Jacinta Price thanks nation for goodwill after voice referendum result
In rejecting the voice, Senator Jacinta Price says Australians have said No to division, gaslighting, and bullying, and the idea that this is a racist country.
Opposition leader Peter Dutton says the defeated referendum is “good for our country” and paid tribute to Warren Mundine and Senator Jacinta Nampijinpa Price for leading the No campaign and enduring “personal and offensive attacks”.
Mr Dutton said “what matters tomorrow (is) that this result doesn’t divide us”.
He said he respected Yes voters’ decision, even though he thought the voice was divisive, and a bad idea.
“This is the referendum Australia did not need to have,” he said.
Mr Dutton attacked Prime Minister Anthony Albanese as not being across the detail.
“People from all sides of this debate are rightly and understandably disappointed with the Prime Minister,” he said. “He must take responsibility for it.”
Mr Dutton said Mr Albanese’s priority now needed to be on the cost of living, but recommitted the opposition to a royal commission into child sexual abuse.
“For the past year, the Prime Minister and the government have been consumed by this referendum, and they’ve been focused on the wrong priorities,” Mr Dutton said.
Senator Price thanked the Australian people for “believing in our great nation and the goodwill of this country”.
“The vast majority of Australians want what’s best for everyone of us, including the most marginalised Indigenous Australians,” she said.
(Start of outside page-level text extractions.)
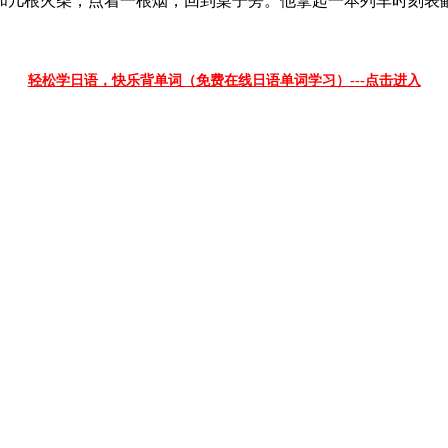
几根火柴，点着一根烟，回到桌子旁。他拿起一本列车时刻表翻
轻松学日语，快乐背单词（免费在线日语单词学习）---点击进入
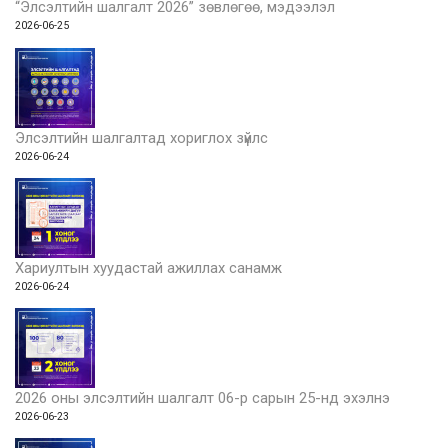
“Элсэлтийн шалгалт 2026” зөвлөгөө, мэдээлэл
2026-06-25
Элсэлтийн шалгалтад хориглох зүйлс
2026-06-24
Хариултын хуудастай ажиллах санамж
2026-06-24
2026 оны элсэлтийн шалгалт 06-р сарын 25-нд эхэлнэ
2026-06-23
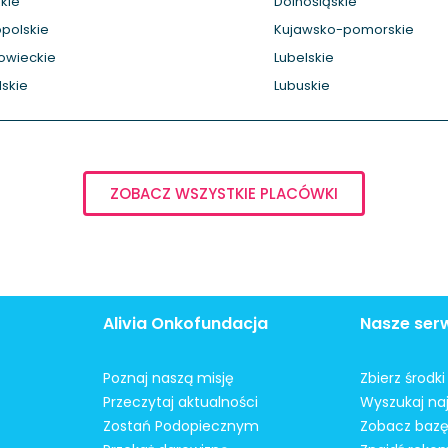
kie
Dolnośląskie
polskie
Kujawsko-pomorskie
owieckie
Lubelskie
skie
Lubuskie
ZOBACZ WSZYSTKIE PLACÓWKI
Alivia Onkofundacja
Nasze ser
Poznaj naszą misję
Zbierz środk
Przeczytaj aktualności
Wyszukaj naj
Zostań Podopiecznym
Zobacz bazę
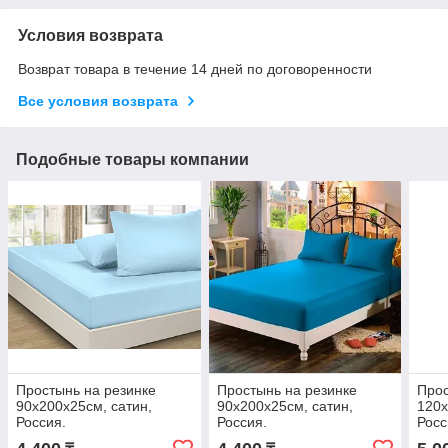
Условия возврата
Возврат товара в течение 14 дней по договоренности
Все условия возврата
Подобные товары компании
Простынь на резинке
Простынь на резинке
Прос
90х200х25см, сатин,
90х200х25см, сатин,
120х
Россия.
Россия.
Росс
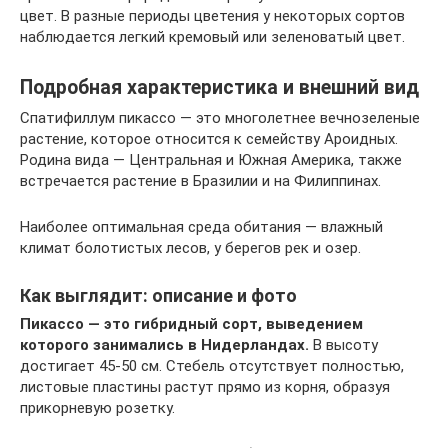
цвет. В разные периоды цветения у некоторых сортов
наблюдается легкий кремовый или зеленоватый цвет.
Подробная характеристика и внешний вид
Спатифиллум пикассо — это многолетнее вечнозеленые
растение, которое относится к семейству Ароидных.
Родина вида — Центральная и Южная Америка, также
встречается растение в Бразилии и на Филиппинах.
Наиболее оптимальная среда обитания — влажный
климат болотистых лесов, у берегов рек и озер.
Как выглядит: описание и фото
Пикассо — это гибридный сорт, выведением
которого занимались в Нидерландах.
В высоту
достигает 45-50 см. Стебель отсутствует полностью,
листовые пластины растут прямо из корня, образуя
прикорневую розетку.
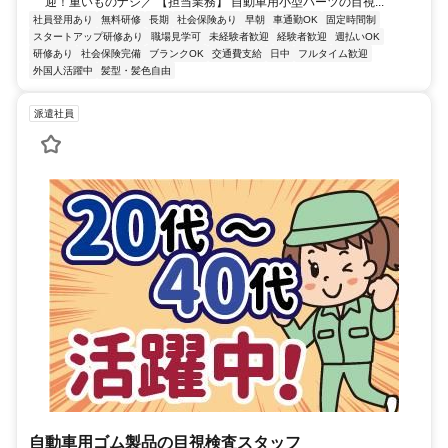
迎！重いものナシ／ 【担当業務】 自動車用小型パーツの目視...
社員登用あり
無料研修
長期
社会保険あり
早朝
車通勤OK
固定時間制
スタートアップ研修あり
職場見学可
未経験者歓迎
経験者歓迎
週払いOK
研修あり
社会保険完備
ブランクOK
交通費支給
日中
フルタイム歓迎
外国人活躍中
髪型・髪色自由
派遣社員
自動車用ゴム製品の目視検査スタッフ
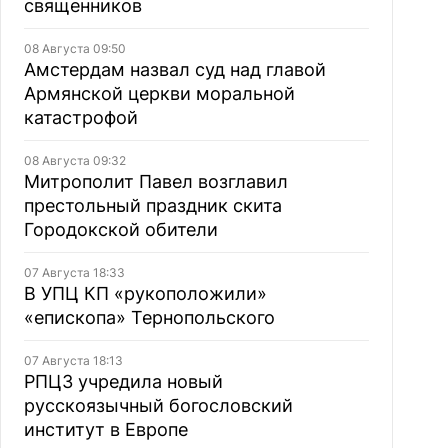
священников
08 Августа 09:50
Амстердам назвал суд над главой
Армянской церкви моральной
катастрофой
08 Августа 09:32
Митрополит Павел возглавил
престольный праздник скита
Городокской обители
07 Августа 18:33
В УПЦ КП «рукоположили»
«епископа» Тернопольского
07 Августа 18:13
РПЦЗ учредила новый
русскоязычный богословский
институт в Европе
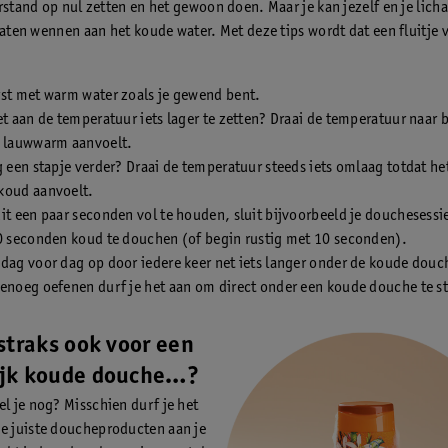
erstand op nul zetten en het gewoon doen. Maar je kan jezelf en je lic
 laten wennen aan het koude water. Met deze tips wordt dat een fluitje 
rst met warm water zoals je gewend bent.
et aan de temperatuur iets lager te zetten? Draai de temperatuur naar 
r lauwwarm aanvoelt.
g een stapje verder? Draai de temperatuur steeds iets omlaag totdat he
koud aanvoelt.
it een paar seconden vol te houden, sluit bijvoorbeeld je douchesessie
30 seconden koud te douchen (of begin rustig met 10 seconden).
dag voor dag op door iedere keer net iets langer onder de koude douch
enoeg oefenen durf je het aan om direct onder een koude douche te s
 straks ook voor een
ijk koude douche…?
el je nog? Misschien durf je het
e juiste doucheproducten aan je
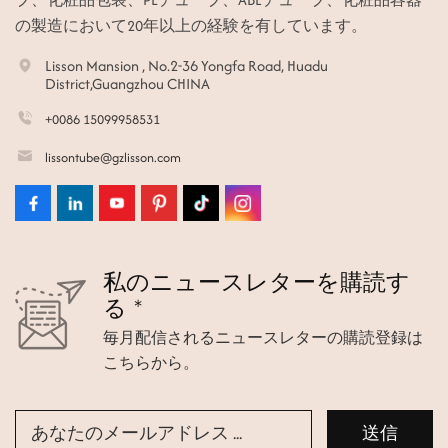
の製造において20年以上の経験を有しています。
Lisson Mansion , No.2-36 Yongfa Road, Huadu
District,Guangzhou CHINA
+0086 15099958531
lissontube@gzlisson.com
私のニュースレターを購読す
る *
毎月配信されるニュースレターの購読登録は
こちらから。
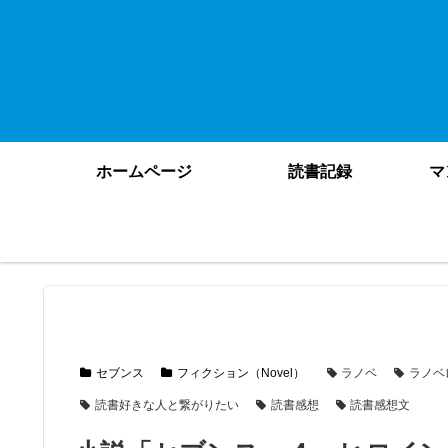
ホームページ
読書記録
マ
セブンス
フィクション（Novel）
ラノベ
ラノベ
読書好きな人と繋がりたい
読書感想
読書感想文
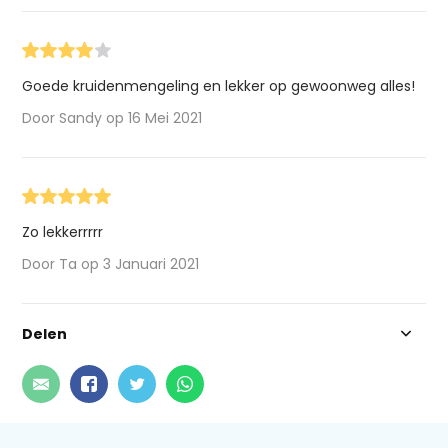
Goede kruidenmengeling en lekker op gewoonweg alles!
Door Sandy op 16 Mei 2021
Zo lekkerrrrr
Door Ta op 3 Januari 2021
Delen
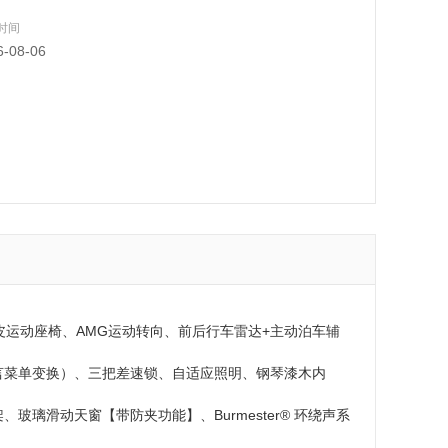
时间
6-08-06
、真皮运动座椅、AMG运动转向、前后行车雷达+主动泊车辅
言菜单变换）、三把差速锁、自适应照明、钢琴漆木内
璃滑动天窗【带防夹功能】、Burmester® 环绕声系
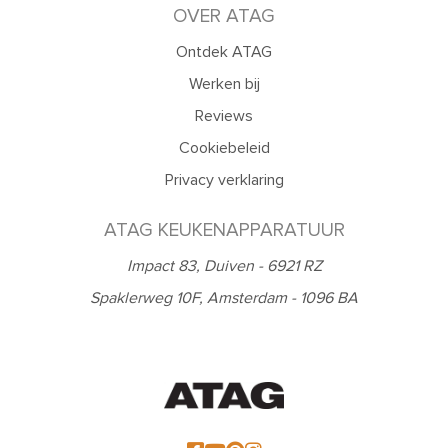
OVER ATAG
Ontdek ATAG
Werken bij
Reviews
Cookiebeleid
Privacy verklaring
ATAG KEUKENAPPARATUUR
Impact 83, Duiven - 6921 RZ
Spaklerweg 10F, Amsterdam - 1096 BA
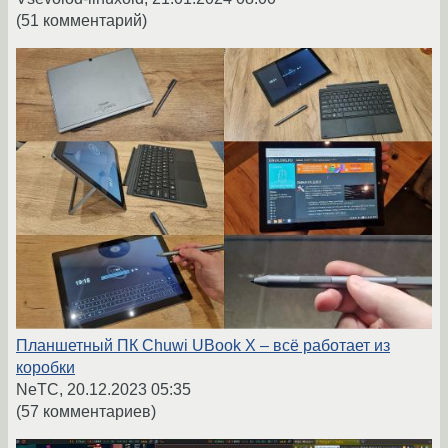
(51 комментарий)
Планшетный ПК Chuwi UBook X – всё работает из
коробки
NeTC,
20.12.2023 05:35
(57 комментариев)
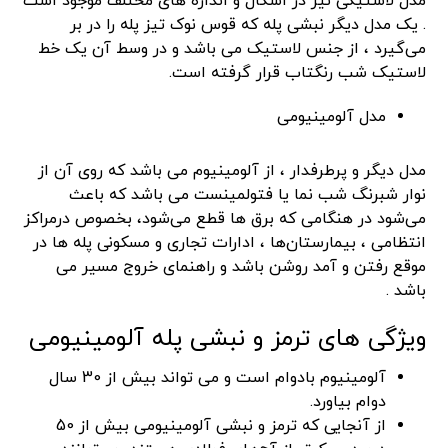
مدل لاستیکی نیز در اشکال و اندازه های مختلف موجود است
. یک مدل دیگر نبشی پله که قوس نوک تیز پله را در بر
می‌گیرد ، از جنس لاستیک می باشد و در وسط آن یک خط
لاستیک شب رنگتاب قرار گرفته است.
مدل آلومینیومی
مدل دیگر و پرطرفدار ، از آلومینیوم می باشد که روی آن از
نوار شبرنگ شب نما یا فتولمینست می باشد که باعث
می‌شود در هنگامی که برق ها قطع می‌شود، بخصوص درمراکز
انتظامی ، بیمارستان‌ها ، ادارات تجاری و مسکونی پله ها در
موقع رفتن و آمد روشن باشد و راهنمای خروج مسیر می
باشد .
ویژگی های ترمز و نبشی پله آلومینیومی
آلومینیوم بادوام است و می تواند بیش از 30 سال
دوام بیاورد.
از آنجایی که ترمز و نبشی آلومینیومی بیش از 50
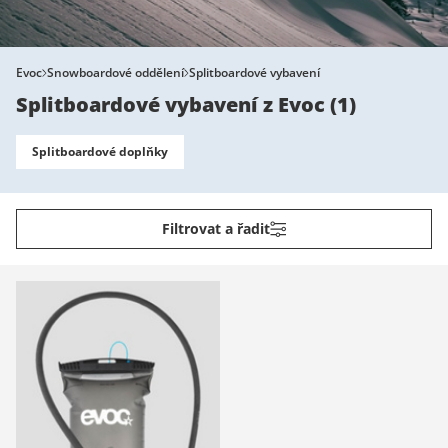
Evoc
Snowboardové oddělení
Splitboardové vybavení
Splitboardové vybavení z Evoc
(
1
)
Splitboardové doplňky
Filtrovat a řadit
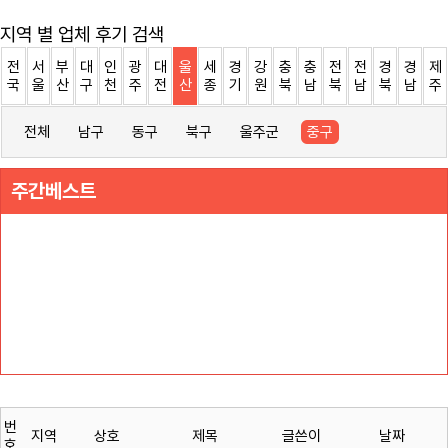
지역 별 업체 후기 검색
전
서
부
대
인
광
대
울
세
경
강
충
충
전
전
경
경
제
국
울
산
구
천
주
전
산
종
기
원
북
남
북
남
북
남
주
전체
남구
동구
북구
울주군
중구
주간베스트
번
지역
상호
제목
글쓴이
날짜
호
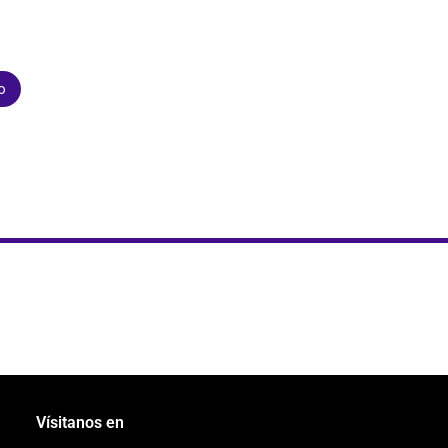
o
Vísitanos en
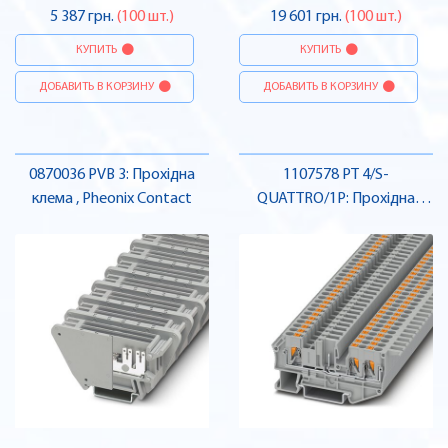
5 387 грн.
(100 шт.)
19 601 грн.
(100 шт.)
КУПИТЬ
КУПИТЬ
ДОБАВИТЬ В КОРЗИНУ
ДОБАВИТЬ В КОРЗИНУ
0870036 PVB 3: Прохідна
1107578 PT 4/S-
клема , Pheonix Contact
QUATTRO/1P: Прохідна
клема , Pheonix Contact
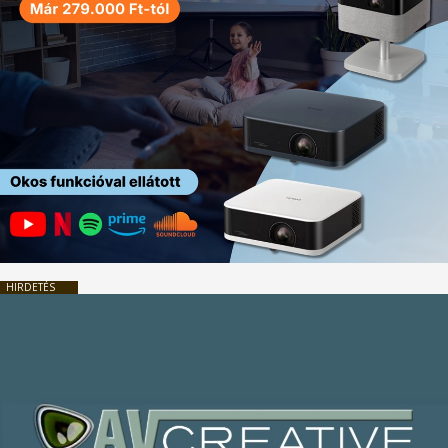
HIRDETÉS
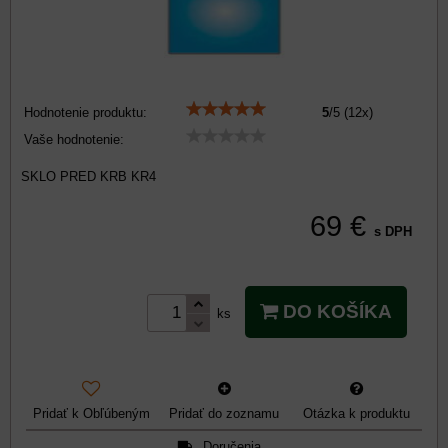
Hodnotenie produktu:
5
/
5
(
12
x)
Vaše hodnotenie:
SKLO PRED KRB KR4
69 €
s DPH
DO KOŠÍKA
ks
Pridať k Obľúbeným
Pridať do zoznamu
Otázka k produktu
Doručenia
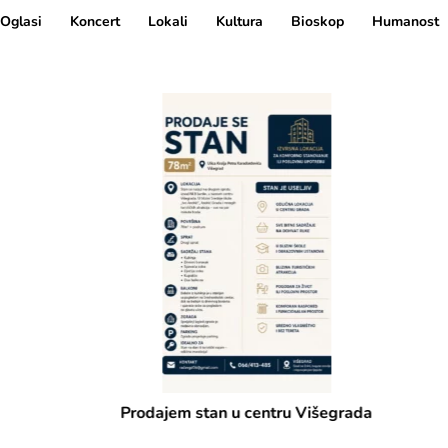
Oglasi
Koncert
Lokali
Kultura
Bioskop
Humanost
Prodajem stan u centru Višegrada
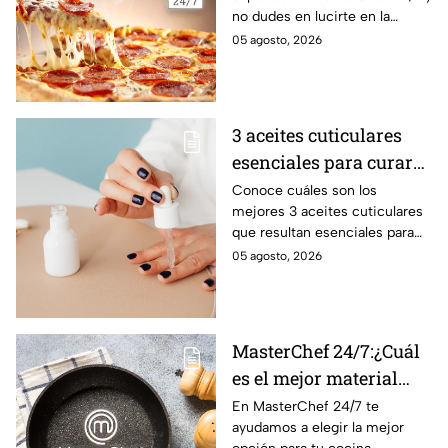
no dudes en lucirte en la
cocina.
05 agosto, 2026
3 aceites cuticulares
esenciales para curar
las uñas quebradizas y
Conoce cuáles son los
mejores 3 aceites cuticulares
la piel abierta
que resultan esenciales para
que puedas curar las uñas
05 agosto, 2026
quebradizas y la piel que se
encuentra herida
MasterChef 24/7:¿Cuál
es el mejor material
para una sartén?
En MasterChef 24/7 te
ayudamos a elegir la mejor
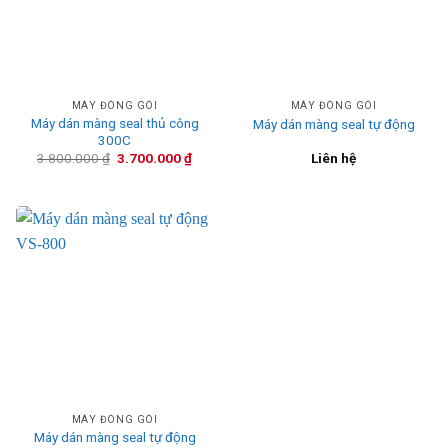
MÁY ĐÓNG GÓI
MÁY ĐÓNG GÓI
Máy dán màng seal thủ công
Máy dán màng seal tự động
300C
Giá
Giá
3.800.000
₫
3.700.000
₫
Liên hệ
gốc
hiện
là:
tại
3.800.000 ₫.
là:
3.700.000 ₫.
MÁY ĐÓNG GÓI
Máy dán màng seal tự động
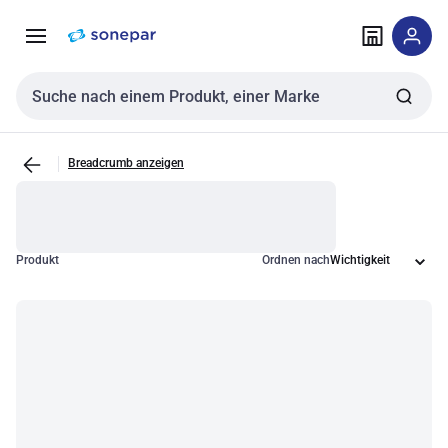
Zur
Zum
Navigation
Inhalt
springen
springen
Sucheingabe
Breadcrumb anzeigen
Produkt
Ordnen nach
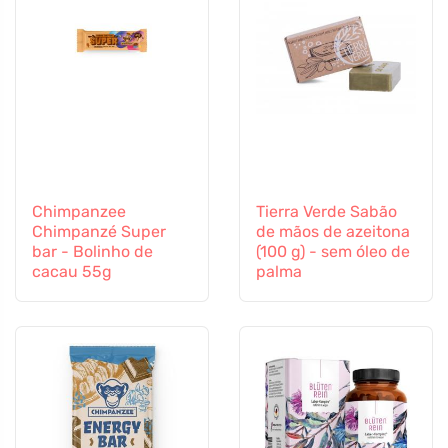
Chimpanzee
Tierra Verde Sabão
Chimpanzé Super
de mãos de azeitona
bar - Bolinho de
(100 g) - sem óleo de
cacau 55g
palma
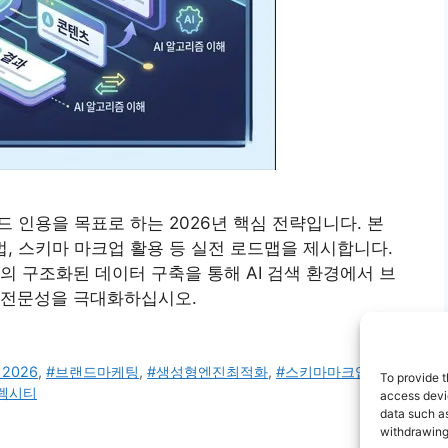
랜드 인용을 목표로 하는 2026년 핵심 전략입니다. 본
상법, 스키마 마크업 활용 등 실전 로드맵을 제시합니다.
의 구조화된 데이터 구축을 통해 AI 검색 환경에서 브
 전문성을 극대화하십시오.
2026
,
#브랜드마케팅
,
#생성형엔진최적화
,
#스키마마크업
,
#애
To provide t
렉시티
access devic
data such as
withdrawing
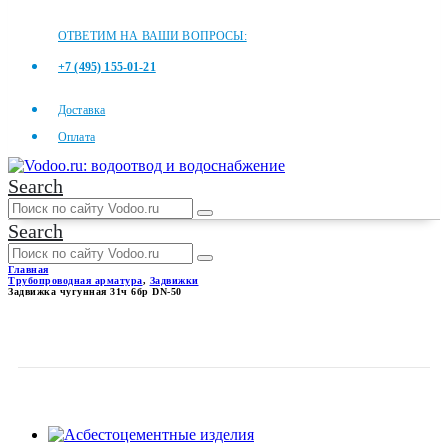
ОТВЕТИМ НА ВАШИ ВОПРОСЫ:
+7 (495) 155-01-21
Доставка
Оплата
Search
Search
Главная
Трубопроводная арматура
,
Задвижки
Задвижка чугунная 31ч 6бр DN-50
ЗАДВИЖКА ЧУГУННАЯ 31Ч
6БР DN-50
Senator Price said Australians had said No to division, gaslighting, and bullying, and the idea that Australia was a racist country.
“It’s time for Australians to believe that (we’re a great country), to be proud, to call ourselves Australian,” she said.
She said it could not be demonstrated “how this proposal was supposed to support our most marginalised Australians” including her close family members.
The Alice Springs-based senator revealed her family had experienced three funerals yesterday, and said communities had been exploited for “someone else’s agenda”.
“A vast group of Indigenous Australians did not support this proposal and it’s been a shame that throughout this campaign that we have been accused of misleading this country through disinformation and misinformation, when it was a campaign of no information whatsoever,” she said.
“We called out when the Australian people were being misled.”
Senator Price said in the future, Australia needed to focus not on the voices of activists, but on the “most marginalised” Indigenous Australians living in remote communities.
With the referendum defeated, Mr Dutton said the Coalition would “continue a process” for Senator Price and fellow Indigenous Senator Kerrynne Liddle to look into the party’s Indigenous Affairs policies ahead of the next election.
Mr Dutton said the defeated referendum did not mean Australians had “rejected Indigenous Australians”, just that they rejected the voice.
“Australians were always going to reject a proposition that divided us into different categories,” he said.